+++ MATERIAL PROVIDED

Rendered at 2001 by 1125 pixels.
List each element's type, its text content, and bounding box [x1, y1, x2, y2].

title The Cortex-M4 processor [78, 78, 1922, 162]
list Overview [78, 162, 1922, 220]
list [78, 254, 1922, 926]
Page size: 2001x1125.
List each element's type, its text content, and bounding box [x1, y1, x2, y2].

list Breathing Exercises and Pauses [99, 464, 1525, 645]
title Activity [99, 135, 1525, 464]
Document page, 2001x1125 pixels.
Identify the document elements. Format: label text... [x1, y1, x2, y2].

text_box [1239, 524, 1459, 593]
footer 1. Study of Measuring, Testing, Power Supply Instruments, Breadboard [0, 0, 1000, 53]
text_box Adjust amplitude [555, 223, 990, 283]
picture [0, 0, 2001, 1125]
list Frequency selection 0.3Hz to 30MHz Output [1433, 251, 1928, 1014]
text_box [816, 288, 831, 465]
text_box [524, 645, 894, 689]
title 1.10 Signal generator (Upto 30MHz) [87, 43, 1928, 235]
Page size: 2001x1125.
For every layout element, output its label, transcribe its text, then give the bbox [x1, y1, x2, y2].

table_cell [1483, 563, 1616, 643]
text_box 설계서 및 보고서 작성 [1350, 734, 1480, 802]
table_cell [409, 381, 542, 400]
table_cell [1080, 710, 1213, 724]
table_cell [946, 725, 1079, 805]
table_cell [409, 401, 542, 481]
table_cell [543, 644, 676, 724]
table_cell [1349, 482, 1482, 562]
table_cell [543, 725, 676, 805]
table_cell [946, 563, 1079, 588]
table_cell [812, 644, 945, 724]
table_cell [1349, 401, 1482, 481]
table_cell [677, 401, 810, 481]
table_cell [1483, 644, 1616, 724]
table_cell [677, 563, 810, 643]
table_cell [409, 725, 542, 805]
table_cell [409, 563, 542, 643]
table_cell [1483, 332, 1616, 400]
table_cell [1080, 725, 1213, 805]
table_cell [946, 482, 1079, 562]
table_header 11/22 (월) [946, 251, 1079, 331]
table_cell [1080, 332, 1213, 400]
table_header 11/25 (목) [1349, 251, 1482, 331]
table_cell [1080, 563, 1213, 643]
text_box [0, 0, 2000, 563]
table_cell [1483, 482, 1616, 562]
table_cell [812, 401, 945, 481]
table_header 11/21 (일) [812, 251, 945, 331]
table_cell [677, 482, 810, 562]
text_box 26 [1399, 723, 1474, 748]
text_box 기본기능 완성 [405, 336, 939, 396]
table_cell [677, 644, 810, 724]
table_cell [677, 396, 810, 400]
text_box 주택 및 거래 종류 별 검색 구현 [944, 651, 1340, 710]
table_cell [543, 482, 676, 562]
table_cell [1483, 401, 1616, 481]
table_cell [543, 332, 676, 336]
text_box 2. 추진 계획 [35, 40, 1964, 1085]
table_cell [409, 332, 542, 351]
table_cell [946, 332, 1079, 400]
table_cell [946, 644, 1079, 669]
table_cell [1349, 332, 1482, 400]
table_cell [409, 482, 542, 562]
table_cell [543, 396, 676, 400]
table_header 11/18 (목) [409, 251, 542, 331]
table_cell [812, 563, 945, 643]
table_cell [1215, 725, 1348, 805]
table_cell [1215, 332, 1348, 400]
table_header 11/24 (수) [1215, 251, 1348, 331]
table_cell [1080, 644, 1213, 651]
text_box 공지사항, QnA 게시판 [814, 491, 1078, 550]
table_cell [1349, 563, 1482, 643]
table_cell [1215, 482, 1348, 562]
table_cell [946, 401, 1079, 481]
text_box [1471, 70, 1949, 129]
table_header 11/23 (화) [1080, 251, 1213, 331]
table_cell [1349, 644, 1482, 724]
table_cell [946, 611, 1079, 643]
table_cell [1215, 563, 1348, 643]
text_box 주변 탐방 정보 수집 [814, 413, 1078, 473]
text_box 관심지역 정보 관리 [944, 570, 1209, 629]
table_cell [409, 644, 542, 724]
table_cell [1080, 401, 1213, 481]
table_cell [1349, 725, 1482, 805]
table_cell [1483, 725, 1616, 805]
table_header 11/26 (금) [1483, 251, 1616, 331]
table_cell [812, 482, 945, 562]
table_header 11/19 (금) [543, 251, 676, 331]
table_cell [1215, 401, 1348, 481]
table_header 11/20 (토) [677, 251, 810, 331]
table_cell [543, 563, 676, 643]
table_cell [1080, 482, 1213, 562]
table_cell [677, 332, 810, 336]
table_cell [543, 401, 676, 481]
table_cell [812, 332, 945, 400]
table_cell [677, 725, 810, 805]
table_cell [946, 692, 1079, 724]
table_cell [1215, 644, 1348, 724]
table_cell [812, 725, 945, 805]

++++++

Please return the records above in their exact form.

Rendered at 2001 by 1125 pixels.
List each element's type, its text content, and bounding box [x1, y1, x2, y2].

title The Cortex-M4 processor [78, 78, 1922, 162]
list Overview [78, 162, 1922, 220]
list [78, 254, 1922, 926]
Page size: 2001x1125.
List each element's type, its text content, and bounding box [x1, y1, x2, y2].

list Breathing Exercises and Pauses [99, 464, 1525, 645]
title Activity [99, 135, 1525, 464]
Document page, 2001x1125 pixels.
Identify the document elements. Format: label text... [x1, y1, x2, y2].

text_box [1239, 524, 1459, 593]
footer 1. Study of Measuring, Testing, Power Supply Instruments, Breadboard [0, 0, 1000, 53]
text_box Adjust amplitude [555, 223, 990, 283]
picture [0, 0, 2001, 1125]
list Frequency selection 0.3Hz to 30MHz Output [1433, 251, 1928, 1014]
text_box [816, 288, 831, 465]
text_box [524, 645, 894, 689]
title 1.10 Signal generator (Upto 30MHz) [87, 43, 1928, 235]
Page size: 2001x1125.
For every layout element, output its label, transcribe its text, then give the bbox [x1, y1, x2, y2].

table_cell [1483, 563, 1616, 643]
text_box 설계서 및 보고서 작성 [1350, 734, 1480, 802]
table_cell [409, 381, 542, 400]
table_cell [1080, 710, 1213, 724]
table_cell [946, 725, 1079, 805]
table_cell [409, 401, 542, 481]
table_cell [543, 644, 676, 724]
table_cell [1349, 482, 1482, 562]
table_cell [543, 725, 676, 805]
table_cell [946, 563, 1079, 588]
table_cell [812, 644, 945, 724]
table_cell [1349, 401, 1482, 481]
table_cell [677, 401, 810, 481]
table_cell [1483, 644, 1616, 724]
table_cell [677, 563, 810, 643]
table_cell [409, 725, 542, 805]
table_cell [409, 563, 542, 643]
table_cell [1483, 332, 1616, 400]
table_cell [1080, 725, 1213, 805]
table_cell [946, 482, 1079, 562]
table_header 11/22 (월) [946, 251, 1079, 331]
table_cell [1080, 332, 1213, 400]
table_header 11/25 (목) [1349, 251, 1482, 331]
table_cell [1080, 563, 1213, 643]
text_box [0, 0, 2000, 563]
table_cell [1483, 482, 1616, 562]
table_cell [812, 401, 945, 481]
table_header 11/21 (일) [812, 251, 945, 331]
table_cell [677, 482, 810, 562]
text_box 26 [1399, 723, 1474, 748]
text_box 기본기능 완성 [405, 336, 939, 396]
table_cell [677, 644, 810, 724]
table_cell [677, 396, 810, 400]
text_box 주택 및 거래 종류 별 검색 구현 [944, 651, 1340, 710]
table_cell [543, 482, 676, 562]
table_cell [1483, 401, 1616, 481]
table_cell [543, 332, 676, 336]
text_box 2. 추진 계획 [35, 40, 1964, 1085]
table_cell [409, 332, 542, 351]
table_cell [946, 332, 1079, 400]
table_cell [946, 644, 1079, 669]
table_cell [1349, 332, 1482, 400]
table_cell [409, 482, 542, 562]
table_cell [543, 396, 676, 400]
table_header 11/18 (목) [409, 251, 542, 331]
table_cell [812, 563, 945, 643]
table_cell [1215, 725, 1348, 805]
table_cell [1215, 332, 1348, 400]
table_header 11/24 (수) [1215, 251, 1348, 331]
table_cell [1080, 644, 1213, 651]
text_box 공지사항, QnA 게시판 [814, 491, 1078, 550]
table_cell [1349, 563, 1482, 643]
table_cell [1215, 482, 1348, 562]
table_cell [946, 401, 1079, 481]
text_box [1471, 70, 1949, 129]
table_header 11/23 (화) [1080, 251, 1213, 331]
table_cell [1349, 644, 1482, 724]
table_cell [946, 611, 1079, 643]
table_cell [1215, 563, 1348, 643]
text_box 주변 탐방 정보 수집 [814, 413, 1078, 473]
text_box 관심지역 정보 관리 [944, 570, 1209, 629]
table_cell [409, 644, 542, 724]
table_cell [1080, 401, 1213, 481]
table_cell [1349, 725, 1482, 805]
table_cell [1483, 725, 1616, 805]
table_header 11/26 (금) [1483, 251, 1616, 331]
table_cell [812, 482, 945, 562]
table_header 11/19 (금) [543, 251, 676, 331]
table_cell [1215, 401, 1348, 481]
table_header 11/20 (토) [677, 251, 810, 331]
table_cell [543, 563, 676, 643]
table_cell [1080, 482, 1213, 562]
table_cell [677, 332, 810, 336]
table_cell [543, 401, 676, 481]
table_cell [812, 332, 945, 400]
table_cell [677, 725, 810, 805]
table_cell [946, 692, 1079, 724]
table_cell [1215, 644, 1348, 724]
table_cell [812, 725, 945, 805]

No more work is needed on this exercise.